(Page images and the text read from them)

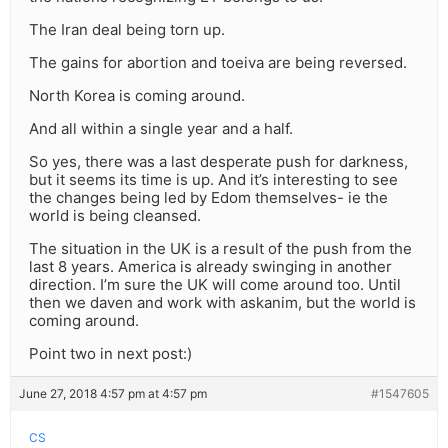
The Iran deal being torn up.
The gains for abortion and toeiva are being reversed.
North Korea is coming around.
And all within a single year and a half.
So yes, there was a last desperate push for darkness,
but it seems its time is up. And it’s interesting to see
the changes being led by Edom themselves- ie the
world is being cleansed.
The situation in the UK is a result of the push from the
last 8 years. America is already swinging in another
direction. I’m sure the UK will come around too. Until
then we daven and work with askanim, but the world is
coming around.
Point two in next post:)
June 27, 2018 4:57 pm at 4:57 pm
#1547605
CS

Work task:
Extract every line of text from the material word for word, and leave the pictures out of your answer.

Answer section:
The Iran deal being torn up.
The gains for abortion and toeiva are being reversed.
North Korea is coming around.
And all within a single year and a half.
So yes, there was a last desperate push for darkness,
but it seems its time is up. And it’s interesting to see
the changes being led by Edom themselves- ie the
world is being cleansed.
The situation in the UK is a result of the push from the
last 8 years. America is already swinging in another
direction. I’m sure the UK will come around too. Until
then we daven and work with askanim, but the world is
coming around.
Point two in next post:)
June 27, 2018 4:57 pm at 4:57 pm
#1547605
CS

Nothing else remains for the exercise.